Todavía se puede usar una palabra acuñada hace más de cincuenta años para designar a películas como La joven Victoria. Mientras no se invente otra, esa sigue funcionado. La palabra es qualité y su genial torsión consiste en señalar, mediante una oportuna inversión del signo, el mal en el corazón mismo de lo que se presenta como virtud. Cabalgando en su propia irrelevancia, en su completa falta de misterio, la película de Jean-Marc Vallée encuentra su forma, un credo con el que salir a flote y simular, en medio de las olas, una cierta dignidad, una fachada de sobriedad con la que el capital acostumbra a revestir a algunos productos: corrección. A partir de allí, la película responde, obedece, ejecuta. Es un cuerpo inerme, un breve objeto sin brillo al que el nombre de Martín Scorsese, estampado en el afiche, presta un poco de su prestigio envejecido como si se tratara de un don, un antiguo fulgor que solo por acostumbramiento es capaz de comunicar algo de un calor que la película no acierta en verdad a encontrar por sus propios medios.
La joven Victoria plantea ramalazos de tramas, amagues, fintas con su sombra que enseguida deja de lado. Lo que persevera a lo largo de la película, como su verdadero flujo inconsciente, es la construcción de la figura de la última representante de la Casa de los Hannover como un ser esencialmente inocente, atravesado por la bondad y la preocupación por el otro. Al principio una Victoria niña protesta quedamente contra su destino, al que una obligada regencia confirma en su estructura protocolar férrea, prácticamente carcelaria. La futura monarca es allí una chica lánguida que gusta de pasar sus horas pintando animales y gente que insiste en moverse y en desbaratar así sus afanes artísticos. En definitiva, una infancia signada por el confinamiento y acechada por los intereses turbios de sus tutores. Al rato, la película abandona esa línea de chica encerrada en una jaula de oro y vemos que Victoria pasa a pintar a un apuesto joven, que también es su primo, el príncipe Alberto, que a la brevedad será su marido. Cumplida la mayoría de edad y desairados los severos regentes, Victoria se transforma en reina. Poco más tarde, se une en oportuno matrimonio con el susodicho pintón. La actriz Emily Blunt es muy bonita y hace lo que puede, abre bien los ojos, mira con cara de enamorada: parte del fugaz encanto de la película hay que atribuírselo a ella y sus mohínes, siempre cuidados y pertinentes.

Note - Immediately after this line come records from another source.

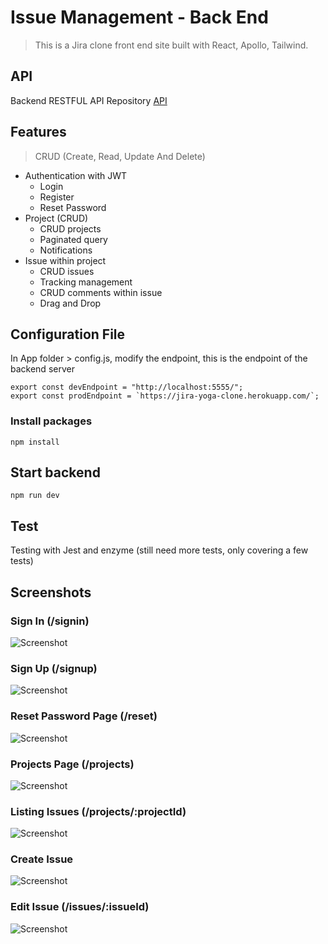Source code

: # Issue Management - Back End

> This is a Jira clone front end site built with React, Apollo, Tailwind.


## API

Backend RESTFUL API Repository [API](https://github.com/techreagan/youtube-clone-nodejs-api)

## Features

> CRUD (Create, Read, Update And Delete)

- Authentication with JWT
  - Login 
  - Register
  - Reset Password
- Project (CRUD)
  - CRUD projects
  - Paginated query
  - Notifications
- Issue within project
  - CRUD issues
  - Tracking management
  - CRUD comments within issue
  - Drag and Drop

## Configuration File

In App folder > config.js, modify the endpoint, this is the endpoint of the backend server

```
export const devEndpoint = "http://localhost:5555/";
export const prodEndpoint = `https://jira-yoga-clone.herokuapp.com/`;
```

### Install packages

```
npm install
```


## Start backend

```console
npm run dev
```

## Test
Testing with Jest and enzyme (still need more tests, only covering a few tests)

## Screenshots

### Sign In (/signin)

![Screenshot](screenshots/signin.jpg)

### Sign Up (/signup)

![Screenshot](screenshots/signup.jpg)

### Reset Password Page (/reset)

![Screenshot](screenshots/resetpw.JPG)

### Projects Page (/projects)

![Screenshot](screenshots/projects-page.jpg)

### Listing Issues (/projects/:projectId)

![Screenshot](screenshots/list-issue.JPG)

### Create Issue 

![Screenshot](screenshots/create-issue.JPG)

### Edit Issue (/issues/:issueId)

![Screenshot](screenshots/create-issue.JPG)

El resto es hojarasca, escaramuzas palaciegas para el desempeño de los actores. En el modesto campo de batalla que representa La joven Victoria, donde pugnan el guión y las imágenes que al final se le someten, parece haber en todo momento alguna lucecita que destella en el firmamento de sus planos, un fuego artificial o algo, que viene a iluminar una porción de la historia que enseguida encuentra su prolija ilustración y que la película reproduce sin el mínimo atisbo de rebeldía. Meros golpes de efecto para que la rutina de la narración no se detenga, pequeños acontecimientos históricos que el guión va sacándose de encima y amontonando a los costados. Cuando súbitamente ingresa una parte violenta del mundo exterior en esta fábula regia, de la mano de un hombre que dispara un arma para matar a la reina y hiere en cambio al marido que cruza su cuerpo para protegerla, la película no duda en recurrir a un ralenti torpemente ejecutado que acaso nos informa acerca de la loca improcedencia de esa acción: no fue nada eso, parece decir, apenas una rareza, una insensatez originada en quién sabe qué mente perturbada. La película puede continuar entonces su marcha de puro envaramiento y seriedad, su convencimiento permanente de estar ofreciendo un espectáculo digno, con sus fastos módicos, desplegados siempre con el máximo decoro, sin exageración alguna (no es Visconti, digamos; ni tampoco Scorsese remedando a Visconti), apenas prestando el marco adecuado para el paso por el mundo de esta reina que, por obra y gracia del cine, deja de representar al expansionismo británico en su esplendor para adquirir el rostro de una Victoria que es capturada por la cámara todavía joven, ajena a los sacudones telúricos de la política. De política poco y nada, en verdad: la película se detiene a tiempo, informando con un cartel al espectador que la feliz pareja (la reina y su príncipe consorte) tuvo descendencia multiplicada por el número nueve. Con esa inesperada oda a la reproducción que espantaría a Borges a modo de corolario termina La joven Victoria, acaso con la secreta convicción de que, a partir de allí, no todo puede ser tan despreocupado ni tan insignificante como para formar parte de esta película.